The only thing I can add is that, with respect to defensive shootings, I’m willing to bet that there’s a severe underrepresentation of them…there are bound to be quite a few circumstances where a victim pulls a gun and the aggressor goes away and the whole incident doesn’t get reported to any agency. Me personally, I’d call 911 immediately from a safe location, but I’m not so sure about people like my father-in-law, a trucker.
At the end of the day, you’re going to believe what you believe, and that’s okay. I, in a lot of ways, wish we’d never have let the genie out of the bottle (same thing for nukes.) It’s impossible to put it back in. But, in the grand scheme of things, I see people like me carrying guns as a good thing.
Brown Eyed Girl:
As to your question about how carrying a weapon affects you if you never use it, I’d say this:
Hopefully, the weapon doesn’t affect you at all. It’s my earnest desire to, when it comes time to die, lament the fact that I carried the somewhat bulky, sometimes uncomfortable gun on my hip for all those years. I hate to go back to the same analogy, but I also hope that I never have to use my kitchen fire extinguisher. I’m paraphrasing here, but someone once said “a gun is one of the few things in life that, when you need it, only it will do. If you need one and don’t have one, it’s very likely that you will never have cause to ever need one again.”
I can’t take credit for the phrasing, but that does sum up how I feel. I don’t think any of us take out our car insurance thinking “damn, I really hope I get to use this!”
As to how it feels (subjectively, I know…) I can only say that it makes me feel more secure. Not safer. I really want to point that part out; carrying a gun doesn’t make one safer. Just better prepared. My way of thinking is this: if someone desires to hurt me or my family, I know, at the very least, that I can match force. Fights are never won by defense; enemies are only defeated offensively (Sun Tzu, I think.)
BrownEyedGirl
Hardly. This where you started to rub me wrong. In at least one instance you called someone arrogant. And you added a smiley after it so you could get away with it. Slipped that one by the mods.
Well, the problem with that is that licensing bureaus (supported by the NRA) moves to have to those records sealed from the public. So, it’s harder to compile data when half that data is suppressed. And why should that be the case? Drivers’ license information is public, so why not concealed carry permits?
Still negative. You’ve surely observed that quite a number of people just aren’t interested. I have. They don’t care and find the whole thing boring and would rather play a video game or something else.
Which is cool
with me, a happy paper puncher*.
For those who don’t know, a non-competative (in my case) target shooter.
Eh, I gotta go with the NRA on this one. I’m working from memory here, but…

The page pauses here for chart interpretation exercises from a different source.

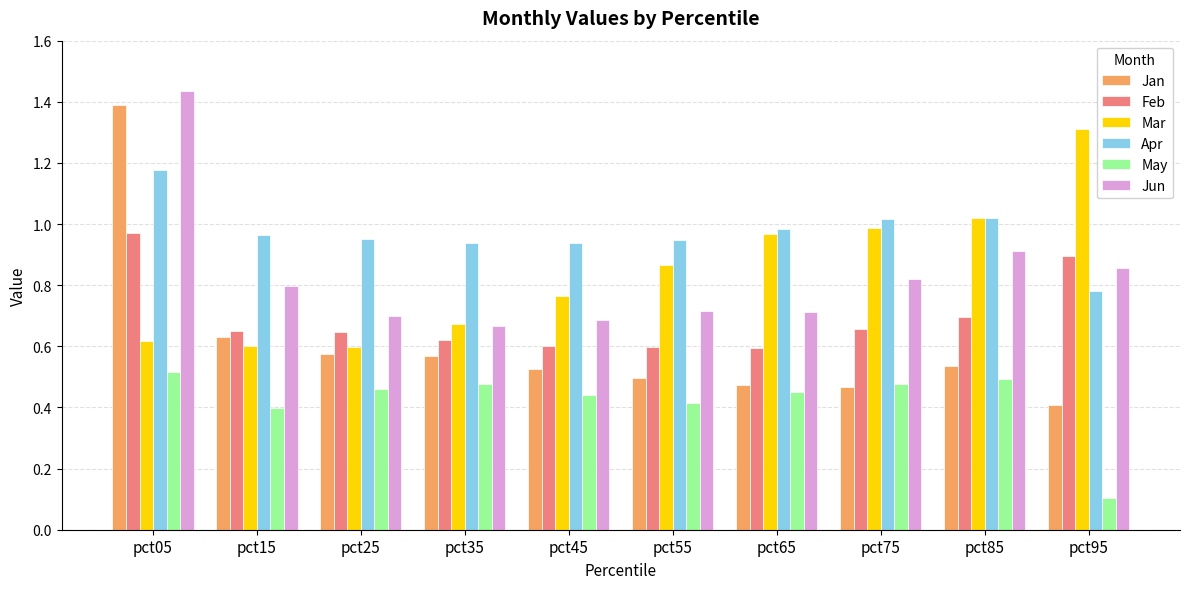

Is the value of Jun at pct95 greater than the value of Mar at pct25?

Yes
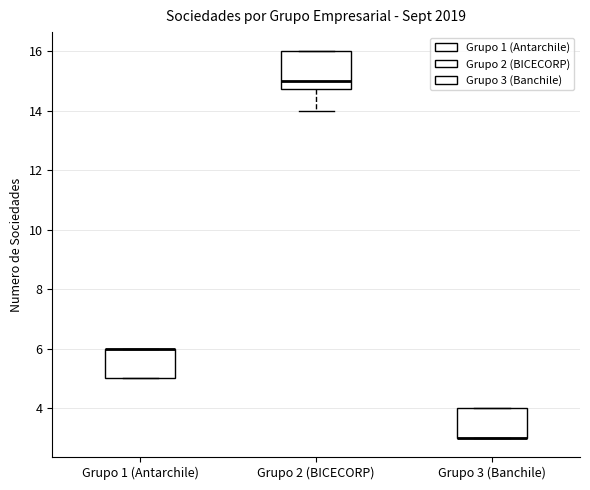

Reading left to right, read every box against the y-axis: the position of its median line, the range the box covers, and the ends of its whiskers. The values are not printed on the chart, so give them approximately, as read against the axis.

Grupo 1 (Antarchile): median 6.0 (drawn on the box's upper edge), box 5.0 to 6.0, whiskers 5.0 to 6.0
Grupo 2 (BICECORP): median 15.0, box 14.8 to 16.0, whiskers 14.0 to 16.0
Grupo 3 (Banchile): median 3.0 (drawn on the box's lower edge), box 3.0 to 4.0, whiskers 3.0 to 4.0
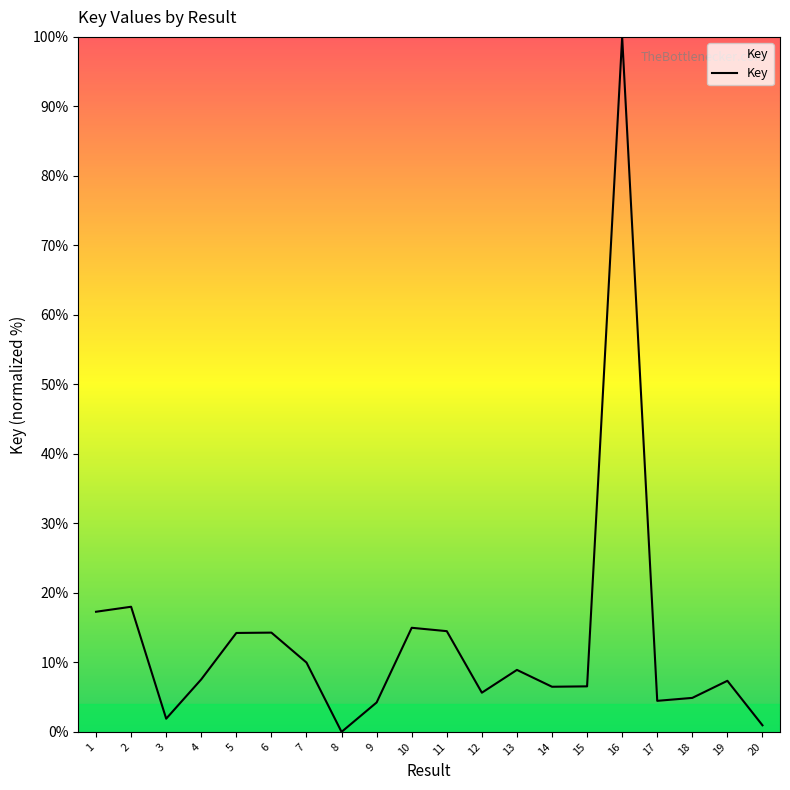

Is it true that the value at 11 is 14.5?

True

IIRC, a newspaper in Florida published the names (and possibly addresses) of all the CHL people in a certain town/county. Now, though I’m willing to discuss my CHL on a message board, it’s not something that I announce to the public–it really should be a private thing.
What’s dangerous about circumstances like the above is that you’ve done a couple of things: you’ve exposed people for, essentially, doing what they’re Constitutionally guaranteed to do. It would be sort of like a right-wing paper releasing the names of all the people that had an abortion at the clinic (well, that’s medically private, I know, but do you see what I’m trying to get at?)
If, say, I worked for a very liberal, anti-gun boss, and he saw my name in that list, I might lose my job, no?
But, most importantly, that list gave potential burglars an itemized list of people who were practically guaranteed to have guns in their homes.